# MLlib: Basic Statistics and Exploratory Data Analysis

We will introduce Spark's machine learning library [MLlib](https://spark.apache.org/docs/latest/mllib-guide.html).

## Getting the data and creating the RDD

The main objective is to play with a small dataset from the Hackathon.

# Prepare the data

In this notebook, you will use the famous [Boston dataset](https://scikit-learn.org/stable/modules/generated/sklearn.datasets.load_boston.html#sklearn.datasets.load_boston) coming from the sklearn library.

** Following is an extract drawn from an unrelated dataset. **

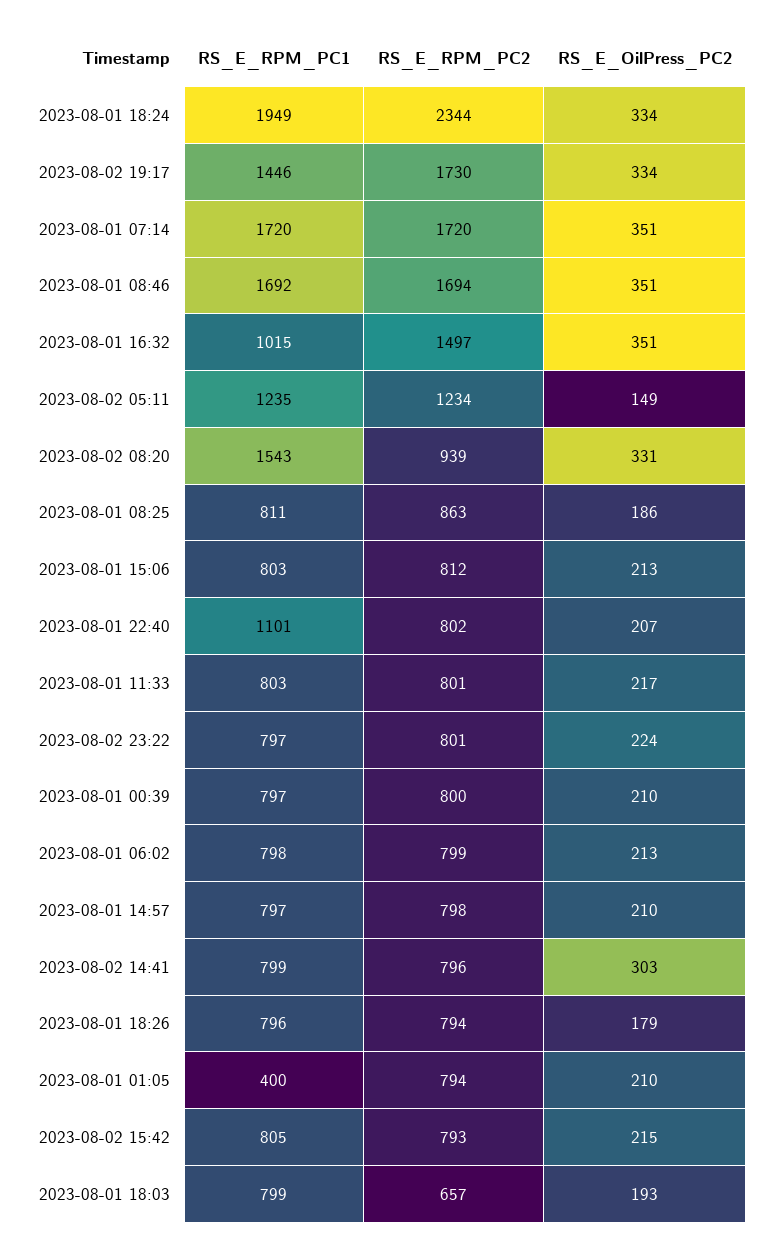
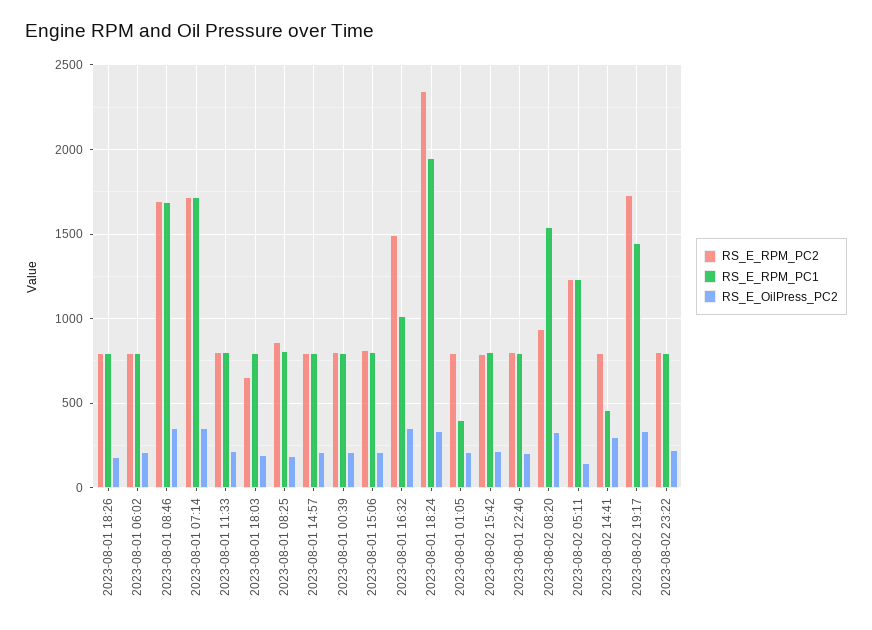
RS_E_RPM_PC1, 2023-08-01 22:40: 1101 -> 800
RS_E_RPM_PC1, 2023-08-02 14:41: 799 -> 450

In the next cell, the dataset is loaded from scikit learn and write to a csv file that we can load from Spark.

In [None]:
from sklearn.datasets import load_boston
import pandas
import numpy as np

data = load_boston()
df = pandas.DataFrame.from_records(np.concatenate([data["data"], data["target"].reshape(-1,1)], axis=1), columns=data["feature_names"].tolist()+["Target"])
df.to_csv("boston.csv", header=True, index=False)

## Machine learning with Apache Spark
Now that the inputs are defined, we can apply some basics (or advanced) data processing functions to classify the type of interactions (i.e. "label")

In [None]:
import pyspark
sc = pyspark.SparkContext()
sqlCtx = pyspark.SQLContext(sc)

In [None]:
df = sqlCtx.read.format("csv").option("header", "true").option("inferSchema", "true").load("ici.csv")

In [47]:
from pyspark.ml import Pipeline
from pyspark.ml.regression import RandomForestRegressor
from pyspark.ml.feature import VectorAssembler, PCA

assemblor = VectorAssembler(inputCols=["CRIM", "ZN"], outputCol="features")
rf = RandomForestRegressor(featuresCol="features", labelCol="Target", maxDepth=1, maxBins=32, numTrees=1)
pipeline = Pipeline(stages=[assemblor, rf])

Train and test splits

In [48]:
train, test = featuresDF.randomSplit([0.6,0.4])

In [49]:
model = pipeline.fit(train)

Compute accuracy on both train and test sets

In [None]:
model.transform(test).select("prediction", "features").show()

# Exercice: PCA Preprocessing
Add a PCA step in the pipeline

In [52]:
from pyspark.ml.feature import PCA
pca = PCA(k=2, inputCol="features", outputCol="pca_features")

# Exercice: KMeans
Add a kmeans model to your model

In [55]:
from pyspark.ml.clustering import KMeans
kmeans = KMeans(k=2, seed=1, featuresCol="features", predictionCol="kmeans_pred")